XBRL has been adopted in key financial areas in Japan, including corporate disclosure, tax filing, and regulatory reporting. In 2003, the Tokyo Stock Exchange took its first step toward adopting XBRL by enhancing its Timely Disclosure Network, or TDnet, to support the data standard. In 2004, the National Tax Agency adopted XBRL for its online tax return filing and tax payment system, known as e-Tax. The Bank of Japan (BOJ) adopted XBRL in 2006 for gathering financial data from banks and, in 2008, the Financial Services Agency (FSA) renovated its electronic corporate disclosure system (EDINET) for XBRL and mandated its use for financial reporting by public companies.
A natural consequence of the adoption of XBRL by Japan’s regulatory bodies is that private-sector users of financial information are increasingly using XBRL data to their own advantage. In corporate disclosure, for example, new analytical tools and web sites have been created for EDINET and TDnet data. It is interesting to note that some of the new approaches are coming from outside of the XBRL community.
An excellent example of the way the financial community is now utilizing XBRL is the use of e-Tax filing data by bankers. The National Tax Agency now mandates that corporations attach XBRL financial statements with their electronic corporate tax filings and, for the fiscal year ended March 2010, more than 1.2 million corporations used e-Tax filing.
For many years, Japanese banks have been using the attached financial results of corporate tax filings for credit analysis. However, it takes a significant amount of time for banks to manually enter data into their loan processing systems from the paper financial statements obtained from borrower corporations. The inefficiencies of this process are especially notable in May and June, when banks need to allocate major resources to process their financial reports for March-end statements.
To cope with this challenge, various attempts had been made in the past to acquire financial information in digital format. But they have been far from successful, because the data format and account items were not standardized.

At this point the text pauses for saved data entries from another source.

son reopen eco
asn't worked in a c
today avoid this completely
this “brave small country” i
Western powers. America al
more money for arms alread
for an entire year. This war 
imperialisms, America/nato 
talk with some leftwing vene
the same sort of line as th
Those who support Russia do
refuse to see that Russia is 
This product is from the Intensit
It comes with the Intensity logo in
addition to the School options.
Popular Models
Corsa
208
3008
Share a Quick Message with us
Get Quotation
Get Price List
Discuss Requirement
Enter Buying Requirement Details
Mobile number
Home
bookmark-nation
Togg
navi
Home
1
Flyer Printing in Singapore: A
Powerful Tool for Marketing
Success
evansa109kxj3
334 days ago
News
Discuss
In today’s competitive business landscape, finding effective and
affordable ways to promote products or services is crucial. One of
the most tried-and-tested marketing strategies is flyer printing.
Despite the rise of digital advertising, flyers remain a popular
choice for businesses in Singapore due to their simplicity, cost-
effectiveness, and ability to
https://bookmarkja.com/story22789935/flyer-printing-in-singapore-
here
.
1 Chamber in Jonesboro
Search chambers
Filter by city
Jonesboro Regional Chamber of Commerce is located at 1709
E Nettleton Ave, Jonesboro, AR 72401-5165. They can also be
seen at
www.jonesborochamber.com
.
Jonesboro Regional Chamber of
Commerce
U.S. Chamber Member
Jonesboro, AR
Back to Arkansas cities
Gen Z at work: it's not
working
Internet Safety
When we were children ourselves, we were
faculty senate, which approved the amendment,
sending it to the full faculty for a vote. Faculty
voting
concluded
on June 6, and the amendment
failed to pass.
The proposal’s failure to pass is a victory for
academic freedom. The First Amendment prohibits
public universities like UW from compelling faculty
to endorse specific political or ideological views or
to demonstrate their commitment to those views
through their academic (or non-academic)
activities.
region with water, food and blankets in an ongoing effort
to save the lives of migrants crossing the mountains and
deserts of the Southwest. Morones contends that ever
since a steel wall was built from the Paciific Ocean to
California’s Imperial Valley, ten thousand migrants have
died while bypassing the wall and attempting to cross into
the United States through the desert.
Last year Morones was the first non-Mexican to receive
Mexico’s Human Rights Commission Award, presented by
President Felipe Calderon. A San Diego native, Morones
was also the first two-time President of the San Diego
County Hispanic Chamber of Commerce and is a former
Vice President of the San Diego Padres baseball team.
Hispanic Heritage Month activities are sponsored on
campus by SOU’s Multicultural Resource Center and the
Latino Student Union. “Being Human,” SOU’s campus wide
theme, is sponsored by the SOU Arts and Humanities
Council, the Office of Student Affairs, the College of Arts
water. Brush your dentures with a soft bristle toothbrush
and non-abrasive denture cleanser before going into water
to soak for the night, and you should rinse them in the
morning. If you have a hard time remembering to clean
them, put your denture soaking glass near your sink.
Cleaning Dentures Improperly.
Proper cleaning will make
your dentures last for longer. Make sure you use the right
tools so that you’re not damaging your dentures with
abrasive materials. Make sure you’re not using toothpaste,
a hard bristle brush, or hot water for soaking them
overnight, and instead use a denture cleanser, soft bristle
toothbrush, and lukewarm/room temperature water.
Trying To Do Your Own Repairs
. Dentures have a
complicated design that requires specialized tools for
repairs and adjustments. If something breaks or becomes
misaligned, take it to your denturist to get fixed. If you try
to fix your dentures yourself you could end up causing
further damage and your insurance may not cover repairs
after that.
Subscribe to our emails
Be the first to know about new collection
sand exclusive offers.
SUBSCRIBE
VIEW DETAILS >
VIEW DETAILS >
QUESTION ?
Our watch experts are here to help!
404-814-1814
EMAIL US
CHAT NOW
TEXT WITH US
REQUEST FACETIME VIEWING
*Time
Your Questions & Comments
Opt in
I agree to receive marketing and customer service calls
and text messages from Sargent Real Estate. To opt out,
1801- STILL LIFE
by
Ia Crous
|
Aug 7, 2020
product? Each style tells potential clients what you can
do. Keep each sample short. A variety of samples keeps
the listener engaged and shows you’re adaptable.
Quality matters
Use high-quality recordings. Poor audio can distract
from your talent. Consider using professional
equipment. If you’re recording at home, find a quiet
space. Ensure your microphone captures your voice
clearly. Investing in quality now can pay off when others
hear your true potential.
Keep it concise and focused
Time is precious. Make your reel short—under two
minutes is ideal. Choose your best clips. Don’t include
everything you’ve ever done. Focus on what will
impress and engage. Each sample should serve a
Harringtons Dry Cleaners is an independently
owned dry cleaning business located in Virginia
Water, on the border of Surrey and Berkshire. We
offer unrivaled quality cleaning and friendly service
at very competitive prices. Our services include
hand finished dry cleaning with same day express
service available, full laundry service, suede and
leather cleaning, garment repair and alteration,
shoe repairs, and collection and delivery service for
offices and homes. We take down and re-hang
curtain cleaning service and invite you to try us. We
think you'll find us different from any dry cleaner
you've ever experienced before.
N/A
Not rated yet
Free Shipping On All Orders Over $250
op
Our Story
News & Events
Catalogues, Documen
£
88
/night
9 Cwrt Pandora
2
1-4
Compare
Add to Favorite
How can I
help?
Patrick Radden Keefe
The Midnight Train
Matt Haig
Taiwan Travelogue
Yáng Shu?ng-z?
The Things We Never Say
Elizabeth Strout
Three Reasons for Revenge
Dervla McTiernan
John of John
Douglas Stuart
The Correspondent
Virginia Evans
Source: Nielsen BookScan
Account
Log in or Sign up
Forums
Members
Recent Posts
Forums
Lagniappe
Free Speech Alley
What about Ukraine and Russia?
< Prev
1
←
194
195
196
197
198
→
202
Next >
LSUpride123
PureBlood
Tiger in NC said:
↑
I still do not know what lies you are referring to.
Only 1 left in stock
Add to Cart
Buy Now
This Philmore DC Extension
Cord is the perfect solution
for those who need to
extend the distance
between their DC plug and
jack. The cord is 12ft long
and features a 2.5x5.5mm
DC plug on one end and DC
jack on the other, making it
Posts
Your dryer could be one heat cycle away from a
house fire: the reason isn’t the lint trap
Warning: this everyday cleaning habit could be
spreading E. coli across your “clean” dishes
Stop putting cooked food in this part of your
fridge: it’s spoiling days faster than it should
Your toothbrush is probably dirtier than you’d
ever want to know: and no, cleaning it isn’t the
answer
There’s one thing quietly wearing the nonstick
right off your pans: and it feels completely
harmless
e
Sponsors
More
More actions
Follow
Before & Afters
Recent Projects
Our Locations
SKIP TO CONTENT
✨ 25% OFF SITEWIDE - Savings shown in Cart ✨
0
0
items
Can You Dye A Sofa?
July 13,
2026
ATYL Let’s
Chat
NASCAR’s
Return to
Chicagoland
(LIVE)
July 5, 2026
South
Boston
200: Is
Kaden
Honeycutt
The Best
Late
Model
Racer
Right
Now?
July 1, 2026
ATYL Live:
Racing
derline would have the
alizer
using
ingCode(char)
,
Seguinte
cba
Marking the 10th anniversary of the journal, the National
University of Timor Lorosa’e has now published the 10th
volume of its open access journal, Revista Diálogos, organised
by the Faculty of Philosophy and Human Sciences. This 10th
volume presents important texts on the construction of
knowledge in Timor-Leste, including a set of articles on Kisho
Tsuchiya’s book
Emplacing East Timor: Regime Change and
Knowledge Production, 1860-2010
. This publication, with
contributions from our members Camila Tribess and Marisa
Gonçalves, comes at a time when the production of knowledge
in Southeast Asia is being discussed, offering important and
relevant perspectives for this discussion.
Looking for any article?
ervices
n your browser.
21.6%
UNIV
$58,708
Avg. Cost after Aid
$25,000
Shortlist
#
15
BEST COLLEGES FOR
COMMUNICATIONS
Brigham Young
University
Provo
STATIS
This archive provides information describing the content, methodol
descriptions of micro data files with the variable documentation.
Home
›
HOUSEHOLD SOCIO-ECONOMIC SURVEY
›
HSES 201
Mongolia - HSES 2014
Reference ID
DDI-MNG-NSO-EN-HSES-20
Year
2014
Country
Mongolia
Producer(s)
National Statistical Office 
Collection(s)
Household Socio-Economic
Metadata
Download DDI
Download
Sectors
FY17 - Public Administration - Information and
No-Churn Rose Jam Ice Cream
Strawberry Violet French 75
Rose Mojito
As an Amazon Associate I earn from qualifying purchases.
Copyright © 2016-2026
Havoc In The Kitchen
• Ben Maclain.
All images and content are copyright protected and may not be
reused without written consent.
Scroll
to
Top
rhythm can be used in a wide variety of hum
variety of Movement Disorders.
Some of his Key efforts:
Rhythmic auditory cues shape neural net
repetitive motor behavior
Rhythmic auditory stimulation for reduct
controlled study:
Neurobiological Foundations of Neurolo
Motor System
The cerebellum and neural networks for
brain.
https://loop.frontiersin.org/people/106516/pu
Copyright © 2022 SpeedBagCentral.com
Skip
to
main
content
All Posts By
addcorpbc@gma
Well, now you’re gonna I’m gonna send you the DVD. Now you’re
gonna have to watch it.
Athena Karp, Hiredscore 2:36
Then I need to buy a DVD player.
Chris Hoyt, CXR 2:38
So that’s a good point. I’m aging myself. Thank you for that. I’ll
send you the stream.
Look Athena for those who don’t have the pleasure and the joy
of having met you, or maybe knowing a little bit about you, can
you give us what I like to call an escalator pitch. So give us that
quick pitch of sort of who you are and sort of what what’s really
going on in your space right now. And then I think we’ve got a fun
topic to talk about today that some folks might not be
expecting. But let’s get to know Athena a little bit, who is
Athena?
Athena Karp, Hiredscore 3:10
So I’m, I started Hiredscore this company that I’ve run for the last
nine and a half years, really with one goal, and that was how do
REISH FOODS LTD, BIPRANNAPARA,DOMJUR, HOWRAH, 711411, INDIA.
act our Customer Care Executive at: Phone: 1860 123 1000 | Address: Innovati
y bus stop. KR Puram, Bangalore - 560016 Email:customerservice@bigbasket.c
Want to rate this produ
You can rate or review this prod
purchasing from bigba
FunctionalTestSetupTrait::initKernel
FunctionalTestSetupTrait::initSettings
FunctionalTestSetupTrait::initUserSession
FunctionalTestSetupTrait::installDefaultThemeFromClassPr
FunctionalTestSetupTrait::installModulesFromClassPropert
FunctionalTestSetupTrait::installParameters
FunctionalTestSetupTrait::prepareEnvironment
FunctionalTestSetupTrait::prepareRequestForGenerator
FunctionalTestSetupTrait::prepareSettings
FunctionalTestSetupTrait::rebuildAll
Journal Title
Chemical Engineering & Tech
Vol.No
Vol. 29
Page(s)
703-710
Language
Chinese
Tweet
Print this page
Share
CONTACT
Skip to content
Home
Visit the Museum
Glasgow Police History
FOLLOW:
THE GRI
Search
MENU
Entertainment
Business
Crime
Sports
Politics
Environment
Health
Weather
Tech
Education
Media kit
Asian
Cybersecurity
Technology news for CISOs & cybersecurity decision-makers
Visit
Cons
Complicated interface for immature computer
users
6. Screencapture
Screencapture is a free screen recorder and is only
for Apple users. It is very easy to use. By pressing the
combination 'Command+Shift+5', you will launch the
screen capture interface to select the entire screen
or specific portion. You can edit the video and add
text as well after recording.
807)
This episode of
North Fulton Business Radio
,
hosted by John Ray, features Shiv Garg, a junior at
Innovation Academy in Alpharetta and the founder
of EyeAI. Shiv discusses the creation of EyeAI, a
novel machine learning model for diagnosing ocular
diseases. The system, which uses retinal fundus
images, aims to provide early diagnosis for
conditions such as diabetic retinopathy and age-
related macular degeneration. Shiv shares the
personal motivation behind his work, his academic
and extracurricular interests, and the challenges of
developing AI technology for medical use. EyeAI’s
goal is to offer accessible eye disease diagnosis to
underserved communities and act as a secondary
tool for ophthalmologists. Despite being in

Now, if banks can obtain borrowers’ financial data in XBRL format, the efficiency of lending and credit management functions can be improved dramatically by processing the data systematically.
My bank, The Bank of Tokyo-Mitsubishi UFJ, was the first bank to begin using XBRL e-Tax filing data in 2006, and other mega-banks in Japan followed soon after. As the graphic below indicates, dedicated web sites were set up to allow banks to download the data.

The loan customer (or their tax accountant) requests the National Tax Agency to download their filed e-Tax data and, once downloaded, it is sent to the lending institution. It is important to note that the bank does not obtain data directly from the National Tax Agency; it only receives data with the permission of the loan customer who filed it. At that point, the bank can utilize this XBRL data for credit analysis without entering figures manually.
Although only the Japanese mega-banks are currently accepting XBRL e-tax data and the number of customers submitting e-Tax data to banks this way is still limited, the progress made thus far nevertheless represents a significant advance for XBRL usage in the banking industry. I look forward to continuing efficiencies and improvements in data processing and analysis from the adoption of XBRL by Japan’s financial institutions.